Monday, July 21, 2008

Court upholds dismissal of verdict against trader

A judge was right to throw out a jury's securities fraud conviction of a former New York Stock Exchange floor trader because prosecutors did not prove their case, a federal appeals court ruled on Friday.

In an unusual move last year, a Manhattan federal court judge tossed out the verdict against David Finnerty, who was found guilty of fraud in October 2006 for allegedly making illegal trades that cheated the exchange's customers out of $4.5 million.
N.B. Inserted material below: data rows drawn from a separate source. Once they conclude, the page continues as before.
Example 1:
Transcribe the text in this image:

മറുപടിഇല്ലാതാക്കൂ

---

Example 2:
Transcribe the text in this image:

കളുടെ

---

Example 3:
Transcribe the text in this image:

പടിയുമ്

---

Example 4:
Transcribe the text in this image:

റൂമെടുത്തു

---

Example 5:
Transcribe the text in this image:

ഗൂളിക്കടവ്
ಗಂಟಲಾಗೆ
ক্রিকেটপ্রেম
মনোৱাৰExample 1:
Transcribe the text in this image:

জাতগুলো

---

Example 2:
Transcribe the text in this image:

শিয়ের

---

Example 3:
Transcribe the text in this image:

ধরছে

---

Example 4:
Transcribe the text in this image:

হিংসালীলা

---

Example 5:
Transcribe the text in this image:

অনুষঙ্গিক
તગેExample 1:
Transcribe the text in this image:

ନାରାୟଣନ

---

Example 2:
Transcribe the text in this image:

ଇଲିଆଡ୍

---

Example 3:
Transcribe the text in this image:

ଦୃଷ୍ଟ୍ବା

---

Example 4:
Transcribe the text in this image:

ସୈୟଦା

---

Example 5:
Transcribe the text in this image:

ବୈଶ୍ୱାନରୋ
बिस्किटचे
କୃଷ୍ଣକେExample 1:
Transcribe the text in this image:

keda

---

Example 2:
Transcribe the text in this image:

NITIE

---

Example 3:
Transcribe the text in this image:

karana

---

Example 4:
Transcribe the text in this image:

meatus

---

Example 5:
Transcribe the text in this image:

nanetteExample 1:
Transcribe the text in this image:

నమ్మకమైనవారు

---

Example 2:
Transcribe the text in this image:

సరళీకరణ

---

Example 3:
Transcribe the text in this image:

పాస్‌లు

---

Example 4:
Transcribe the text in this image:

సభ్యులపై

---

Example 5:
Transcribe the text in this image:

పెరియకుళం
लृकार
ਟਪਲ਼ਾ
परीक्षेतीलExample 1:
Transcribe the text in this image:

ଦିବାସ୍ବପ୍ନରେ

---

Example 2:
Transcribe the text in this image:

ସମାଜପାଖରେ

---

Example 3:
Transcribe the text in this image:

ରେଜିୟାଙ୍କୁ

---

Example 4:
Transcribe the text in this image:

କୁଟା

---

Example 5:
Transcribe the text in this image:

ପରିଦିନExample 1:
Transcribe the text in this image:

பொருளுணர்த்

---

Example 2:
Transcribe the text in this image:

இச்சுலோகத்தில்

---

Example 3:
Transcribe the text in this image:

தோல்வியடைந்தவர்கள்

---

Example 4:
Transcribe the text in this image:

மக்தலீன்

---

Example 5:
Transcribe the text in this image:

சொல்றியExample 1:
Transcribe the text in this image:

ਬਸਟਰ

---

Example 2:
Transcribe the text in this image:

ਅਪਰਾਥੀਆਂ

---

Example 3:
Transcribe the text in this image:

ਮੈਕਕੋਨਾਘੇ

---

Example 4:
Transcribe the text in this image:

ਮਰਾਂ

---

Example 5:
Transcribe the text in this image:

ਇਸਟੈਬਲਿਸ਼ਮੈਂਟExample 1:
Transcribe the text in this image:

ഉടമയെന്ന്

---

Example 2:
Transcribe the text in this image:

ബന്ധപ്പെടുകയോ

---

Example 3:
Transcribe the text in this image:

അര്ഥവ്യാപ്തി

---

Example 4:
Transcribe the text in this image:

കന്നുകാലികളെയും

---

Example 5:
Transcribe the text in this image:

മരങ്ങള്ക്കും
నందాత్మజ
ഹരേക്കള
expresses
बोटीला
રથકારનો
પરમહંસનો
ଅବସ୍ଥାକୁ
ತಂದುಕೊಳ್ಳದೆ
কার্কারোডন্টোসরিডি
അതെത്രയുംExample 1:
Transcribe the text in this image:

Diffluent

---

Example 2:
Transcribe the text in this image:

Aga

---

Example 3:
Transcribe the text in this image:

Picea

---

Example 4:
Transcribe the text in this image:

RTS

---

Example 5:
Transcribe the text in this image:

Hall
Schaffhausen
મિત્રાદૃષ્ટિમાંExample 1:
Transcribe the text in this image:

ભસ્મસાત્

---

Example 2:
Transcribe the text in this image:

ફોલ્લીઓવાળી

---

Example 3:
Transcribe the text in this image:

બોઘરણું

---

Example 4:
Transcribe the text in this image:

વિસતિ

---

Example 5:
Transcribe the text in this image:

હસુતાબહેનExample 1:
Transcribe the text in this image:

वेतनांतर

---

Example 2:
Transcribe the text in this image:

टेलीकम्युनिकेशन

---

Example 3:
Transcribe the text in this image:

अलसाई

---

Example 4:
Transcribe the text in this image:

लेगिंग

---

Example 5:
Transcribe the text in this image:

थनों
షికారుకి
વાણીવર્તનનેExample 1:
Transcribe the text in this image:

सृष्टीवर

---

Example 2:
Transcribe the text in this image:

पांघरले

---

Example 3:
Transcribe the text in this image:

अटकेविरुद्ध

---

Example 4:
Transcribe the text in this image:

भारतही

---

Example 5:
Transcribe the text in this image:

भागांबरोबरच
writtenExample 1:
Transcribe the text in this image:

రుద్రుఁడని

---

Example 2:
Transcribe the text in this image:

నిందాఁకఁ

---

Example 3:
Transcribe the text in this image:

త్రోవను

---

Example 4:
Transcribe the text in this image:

The judge, Denny Chin, said prosecutors did not prove that the customers were deceived.

U.S. prosecutors appealed that decision, but a three-judge panel of the U.S. Court of Appeals for the 2nd Circuit ruled unanimously that the lower court made the correct call.

"On appeal, the government presses a number of arguments in support of its prosecution theory," Chief Judge Dennis Jacobs wrote in the ruling. "We are unpersuaded."

The U.S. Attorney's Office in Manhattan, which prosecuted the case, declined to comment. A lawyer for Finnerty was not immediately available.

Prosecutors originally charged 15 former NYSE floor traders, also known as specialists, with fraud in April 2005, contending that they traded ahead of or between customer orders and generated millions in illegal profits between 1999 and 2003. The government had mixed results in prosecuting the traders and ultimately dropped several of the cases.

Specialists have access to "buy" and "sell" orders funneled into the NYSE for the stocks they are assigned to, giving them an edge over others who do not see that information. Under exchange rules, they can only trade for their firms' accounts to dampen volatility or add liquidity to the market.

Finnerty, who had been accused of making 26,000 improper trades, had worked at Fleet Specialist Inc, which is now known as Banc of America Specialist, a unit of Bank of America Corp.